Copyright © 2004, Dow Jones Newswires



SARAJEVO, Bosnia-Herzegovina (AP)--Bosnia's top international official said Thursday he will punish Bosnian Serb authorities for failing to cooperate with a commission that was to reveal the fate of thousands of victims of Europe's worst massacre since World War II.

Bosnian Serb authorities were ordered last year by the top human rights court here and by Bosnia's international administrator, Paddy Ashdown, to review the massacre of up to 8,000 Muslim men and boys at Srebrenica and submit a report.

The report was supposed to address what happened to those missing after the fall of the eastern Muslim enclave of Srebrenica in July 1995 at the end of Bosnia's 3 1/2 year war.

Ashdown gave the Bosnian Serb authorities in October last year six months to form a commission to produce a full report, and said he would hold the president of the Bosnian Serb republic personally responsible for the success or failure of the commission's work.

Wednesday, the commission submitted a preliminary report which failed to address the fate of the victims, but only listed the obstructions in its work by Bosnian Serb institutions.

In a statement on Thursday, Ashdown said the interim report was nothing else but "a catalogue of unbelievable difficulties and obstructionism."

"It is simply not acceptable that nearly a decade after the shocking crimes of Srebrenica, there are still individuals or institutions ... who are trying to cover up these crimes," Ashdown said.

The Bosnian Serbs have been under foreign pressure to acknowledge that their forces committed the Srebrenica atrocities, to name the perpetrators and to locate where the victims' remains were buried.
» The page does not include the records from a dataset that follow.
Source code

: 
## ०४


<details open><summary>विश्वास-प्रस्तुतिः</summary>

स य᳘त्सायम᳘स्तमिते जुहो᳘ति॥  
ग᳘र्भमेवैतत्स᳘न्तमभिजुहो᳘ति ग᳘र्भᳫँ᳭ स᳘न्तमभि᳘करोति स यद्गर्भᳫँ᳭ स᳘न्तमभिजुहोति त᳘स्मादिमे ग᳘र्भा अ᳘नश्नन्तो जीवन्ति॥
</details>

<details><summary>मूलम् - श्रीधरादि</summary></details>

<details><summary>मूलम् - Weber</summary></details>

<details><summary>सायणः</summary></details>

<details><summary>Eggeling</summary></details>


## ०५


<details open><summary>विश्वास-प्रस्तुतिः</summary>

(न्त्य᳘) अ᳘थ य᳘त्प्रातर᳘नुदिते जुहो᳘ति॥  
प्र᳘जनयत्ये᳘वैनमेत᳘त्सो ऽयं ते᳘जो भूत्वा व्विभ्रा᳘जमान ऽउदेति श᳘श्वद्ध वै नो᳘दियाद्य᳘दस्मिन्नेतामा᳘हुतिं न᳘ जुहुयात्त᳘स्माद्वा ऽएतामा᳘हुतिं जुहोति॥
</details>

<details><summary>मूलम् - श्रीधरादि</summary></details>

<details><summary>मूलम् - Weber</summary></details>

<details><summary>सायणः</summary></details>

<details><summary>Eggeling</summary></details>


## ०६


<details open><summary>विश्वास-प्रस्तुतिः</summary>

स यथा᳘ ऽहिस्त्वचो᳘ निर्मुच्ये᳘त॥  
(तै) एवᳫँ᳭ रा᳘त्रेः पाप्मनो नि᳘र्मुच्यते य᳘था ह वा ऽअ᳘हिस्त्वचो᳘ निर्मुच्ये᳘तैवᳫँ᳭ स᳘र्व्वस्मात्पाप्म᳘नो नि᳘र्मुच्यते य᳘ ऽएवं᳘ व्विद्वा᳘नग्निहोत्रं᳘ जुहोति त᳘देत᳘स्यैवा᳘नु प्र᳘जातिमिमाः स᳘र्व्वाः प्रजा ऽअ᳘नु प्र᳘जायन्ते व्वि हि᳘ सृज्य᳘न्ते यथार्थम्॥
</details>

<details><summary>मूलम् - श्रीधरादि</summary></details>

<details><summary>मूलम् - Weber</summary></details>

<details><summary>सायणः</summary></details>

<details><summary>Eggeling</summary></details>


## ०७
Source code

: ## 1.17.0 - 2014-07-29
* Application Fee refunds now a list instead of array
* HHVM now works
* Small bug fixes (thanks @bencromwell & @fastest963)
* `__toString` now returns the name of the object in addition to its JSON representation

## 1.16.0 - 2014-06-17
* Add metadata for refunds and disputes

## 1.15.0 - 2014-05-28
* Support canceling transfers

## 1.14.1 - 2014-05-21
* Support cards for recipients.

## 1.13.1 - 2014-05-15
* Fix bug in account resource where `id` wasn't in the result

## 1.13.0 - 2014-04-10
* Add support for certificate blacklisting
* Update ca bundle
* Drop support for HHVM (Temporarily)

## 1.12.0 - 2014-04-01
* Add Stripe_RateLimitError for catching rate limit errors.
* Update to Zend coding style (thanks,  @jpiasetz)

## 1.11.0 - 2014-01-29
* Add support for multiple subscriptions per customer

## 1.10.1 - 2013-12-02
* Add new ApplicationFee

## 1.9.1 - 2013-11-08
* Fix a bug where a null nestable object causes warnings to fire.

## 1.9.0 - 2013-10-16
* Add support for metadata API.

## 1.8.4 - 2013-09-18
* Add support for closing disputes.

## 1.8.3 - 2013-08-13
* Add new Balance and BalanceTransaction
Forensics experts have found about 5,000 victims in mass graves, but the fate of thousands of others is still unknown.

Ashdown said the implications of the failure to produce a detailed report are so serious "that I will be forced to take direct actions," Ashdown said, adding he would reveal his next steps Friday.

Under the peace accord that ended the 1992-95 war, Ashdown has the power to impose laws and fire local officials as high as presidents who fail to comply with the peace process.

The same agreement also divided postwar Bosnia into two mini-states, a Serb republic and a Muslim-Croat federation.

The Srebrenica investigation commission includes Bosnian Serb judges and lawyers, a representative of the victims' families and an international expert.